Julian Savulescu suggests extending the idea of paying drug addicts not to have children to everyone. At first the purpose is to avoid the eugenics feel of discouraging only one set of people from procreating, but then he reasons:
“The benefit of a policy of offering inducements to sterilisation is that it would select those who do not value, do not understand, do not want the role of parent. And it is precisely these people who are likely to be the worst parents.
Being a parent is, at best, a difficult job. Why not excuse those with the least motivation and determination? There are plenty of others willing to take their place. And the earth can only sustain a finite number of people.”
It’s of course true that if you penalize an activity, those to whom it is most expensive already will be the ones to quit. However:
- The existing costs of parenting already induce those who dislike parenting most not to parent. Adding another cost to parenting would just move the line where it becomes worthwhile to parent, not implement such selection. Justifying this requires an argument that the level of value at which people find parenting worthwhile is too low, not just a desire to encourage better parents to do a greater proportion of parenting in general.
- “Excuse those with the least motivation and determination”? We aren’t exactly pushing them to do it. Why presume they don’t excuse themselves at the appropriate point? This goes with the above point; the line where parenting seems worthwhile could be in the wrong place if parents were pushed for some reason to have too many children, but why think they misjudge?
- Why would there be plenty of others willing to take their places? Presumably those wanting to bear children will do so already or at least would not start at a 1:1 ratio on the news that others are not. Few factors influencing conception depend on the ambient birthrate.

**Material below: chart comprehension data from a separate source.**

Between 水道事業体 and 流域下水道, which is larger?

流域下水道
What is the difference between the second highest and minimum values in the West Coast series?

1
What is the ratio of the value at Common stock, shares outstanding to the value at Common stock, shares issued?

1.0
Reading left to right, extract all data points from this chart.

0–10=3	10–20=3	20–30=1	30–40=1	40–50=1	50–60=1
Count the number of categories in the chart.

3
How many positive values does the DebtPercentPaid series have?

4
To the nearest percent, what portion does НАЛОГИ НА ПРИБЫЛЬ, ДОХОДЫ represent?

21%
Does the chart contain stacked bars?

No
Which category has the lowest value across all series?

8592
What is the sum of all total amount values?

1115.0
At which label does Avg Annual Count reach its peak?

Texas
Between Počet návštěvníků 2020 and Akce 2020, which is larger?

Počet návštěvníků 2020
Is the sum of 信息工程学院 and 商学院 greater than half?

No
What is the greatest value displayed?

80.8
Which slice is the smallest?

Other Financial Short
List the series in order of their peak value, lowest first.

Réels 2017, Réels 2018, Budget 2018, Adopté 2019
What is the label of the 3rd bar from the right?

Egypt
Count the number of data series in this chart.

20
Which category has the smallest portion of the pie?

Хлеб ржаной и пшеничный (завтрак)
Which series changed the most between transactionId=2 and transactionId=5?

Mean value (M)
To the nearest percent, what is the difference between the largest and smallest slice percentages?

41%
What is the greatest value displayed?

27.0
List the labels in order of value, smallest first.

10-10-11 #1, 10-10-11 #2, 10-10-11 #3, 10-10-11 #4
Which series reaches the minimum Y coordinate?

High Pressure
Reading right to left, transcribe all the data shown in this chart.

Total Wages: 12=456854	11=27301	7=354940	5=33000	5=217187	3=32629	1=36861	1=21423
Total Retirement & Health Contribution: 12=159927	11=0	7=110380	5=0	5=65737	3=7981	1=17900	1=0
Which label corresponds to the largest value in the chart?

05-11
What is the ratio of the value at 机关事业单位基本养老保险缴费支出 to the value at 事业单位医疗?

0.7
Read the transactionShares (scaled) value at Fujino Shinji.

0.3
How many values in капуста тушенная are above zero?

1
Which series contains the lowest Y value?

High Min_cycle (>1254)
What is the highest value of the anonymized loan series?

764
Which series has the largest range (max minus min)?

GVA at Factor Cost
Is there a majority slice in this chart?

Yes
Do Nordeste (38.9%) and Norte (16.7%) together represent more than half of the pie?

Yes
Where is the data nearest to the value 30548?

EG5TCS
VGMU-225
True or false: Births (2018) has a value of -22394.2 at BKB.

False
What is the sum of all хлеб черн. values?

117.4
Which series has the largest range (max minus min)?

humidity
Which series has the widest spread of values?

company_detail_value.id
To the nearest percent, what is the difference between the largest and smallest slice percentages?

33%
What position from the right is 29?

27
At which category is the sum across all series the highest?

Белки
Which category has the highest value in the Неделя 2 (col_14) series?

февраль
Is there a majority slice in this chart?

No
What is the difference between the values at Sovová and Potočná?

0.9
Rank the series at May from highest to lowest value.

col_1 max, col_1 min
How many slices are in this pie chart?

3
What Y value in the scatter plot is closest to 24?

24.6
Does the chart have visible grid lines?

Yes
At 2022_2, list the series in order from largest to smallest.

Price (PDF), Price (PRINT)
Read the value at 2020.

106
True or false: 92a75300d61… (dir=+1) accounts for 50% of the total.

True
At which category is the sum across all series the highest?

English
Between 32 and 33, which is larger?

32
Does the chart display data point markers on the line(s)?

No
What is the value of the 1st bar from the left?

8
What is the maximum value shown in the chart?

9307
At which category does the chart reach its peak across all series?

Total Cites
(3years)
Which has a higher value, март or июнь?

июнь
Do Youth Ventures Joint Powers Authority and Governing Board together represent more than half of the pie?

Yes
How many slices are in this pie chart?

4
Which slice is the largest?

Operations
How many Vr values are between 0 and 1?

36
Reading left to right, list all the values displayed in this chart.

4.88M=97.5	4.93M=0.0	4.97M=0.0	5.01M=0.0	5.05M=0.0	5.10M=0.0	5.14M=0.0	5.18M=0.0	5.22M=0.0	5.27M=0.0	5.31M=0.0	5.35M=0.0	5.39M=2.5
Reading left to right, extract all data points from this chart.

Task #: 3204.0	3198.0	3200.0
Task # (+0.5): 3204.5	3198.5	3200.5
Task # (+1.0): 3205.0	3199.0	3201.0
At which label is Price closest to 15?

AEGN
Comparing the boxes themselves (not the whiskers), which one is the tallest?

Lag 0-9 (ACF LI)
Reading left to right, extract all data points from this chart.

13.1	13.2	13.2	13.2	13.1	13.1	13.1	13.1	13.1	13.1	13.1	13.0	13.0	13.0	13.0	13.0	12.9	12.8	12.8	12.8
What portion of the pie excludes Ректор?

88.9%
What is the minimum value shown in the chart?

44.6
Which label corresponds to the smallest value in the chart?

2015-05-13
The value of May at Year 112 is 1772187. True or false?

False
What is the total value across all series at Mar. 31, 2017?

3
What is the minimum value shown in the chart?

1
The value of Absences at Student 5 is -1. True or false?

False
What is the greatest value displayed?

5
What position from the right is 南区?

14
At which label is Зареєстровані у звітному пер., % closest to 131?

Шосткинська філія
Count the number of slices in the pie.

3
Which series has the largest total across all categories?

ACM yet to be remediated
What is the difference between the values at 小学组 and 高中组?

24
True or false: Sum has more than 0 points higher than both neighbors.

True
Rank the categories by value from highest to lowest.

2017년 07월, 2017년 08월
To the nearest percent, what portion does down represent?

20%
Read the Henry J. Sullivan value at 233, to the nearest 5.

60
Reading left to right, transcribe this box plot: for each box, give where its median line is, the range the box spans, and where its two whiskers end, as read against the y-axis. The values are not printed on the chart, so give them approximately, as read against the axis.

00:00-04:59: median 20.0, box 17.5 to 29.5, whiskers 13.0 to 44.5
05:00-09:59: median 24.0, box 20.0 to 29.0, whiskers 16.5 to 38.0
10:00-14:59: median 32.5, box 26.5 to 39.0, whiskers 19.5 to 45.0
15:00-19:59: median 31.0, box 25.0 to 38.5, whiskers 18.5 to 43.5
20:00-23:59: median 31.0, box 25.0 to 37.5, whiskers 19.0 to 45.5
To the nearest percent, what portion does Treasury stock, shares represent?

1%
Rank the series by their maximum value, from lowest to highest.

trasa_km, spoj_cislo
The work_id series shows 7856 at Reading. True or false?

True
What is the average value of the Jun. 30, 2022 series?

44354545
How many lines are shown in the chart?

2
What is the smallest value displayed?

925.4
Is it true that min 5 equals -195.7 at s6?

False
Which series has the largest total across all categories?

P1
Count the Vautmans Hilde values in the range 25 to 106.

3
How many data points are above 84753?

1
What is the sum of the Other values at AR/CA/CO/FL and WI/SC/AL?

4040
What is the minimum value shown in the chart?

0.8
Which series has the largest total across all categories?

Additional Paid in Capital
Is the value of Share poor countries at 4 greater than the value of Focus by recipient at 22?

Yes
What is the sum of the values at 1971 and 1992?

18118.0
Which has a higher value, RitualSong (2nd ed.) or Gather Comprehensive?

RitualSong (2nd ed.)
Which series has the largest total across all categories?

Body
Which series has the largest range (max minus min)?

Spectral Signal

- If others really were willing to ‘take their place’, the exit of poor parents from parenting wouldn’t be relevant to the total population and whether the planet can sustain it.
- Presumably the issue is how big a finite number of people the earth’s resources can support, and more importantly why and to what extent parents should be expected to misjudge.
- Smaller populations are not automatically better if you value human life at all. That parents are unlikely to account for the entire value of their potential child’s life is a strong reason to think that parents don’t have enough children. If that is the overwhelming externality, the line should be lower, and we would be better off paying people to have children.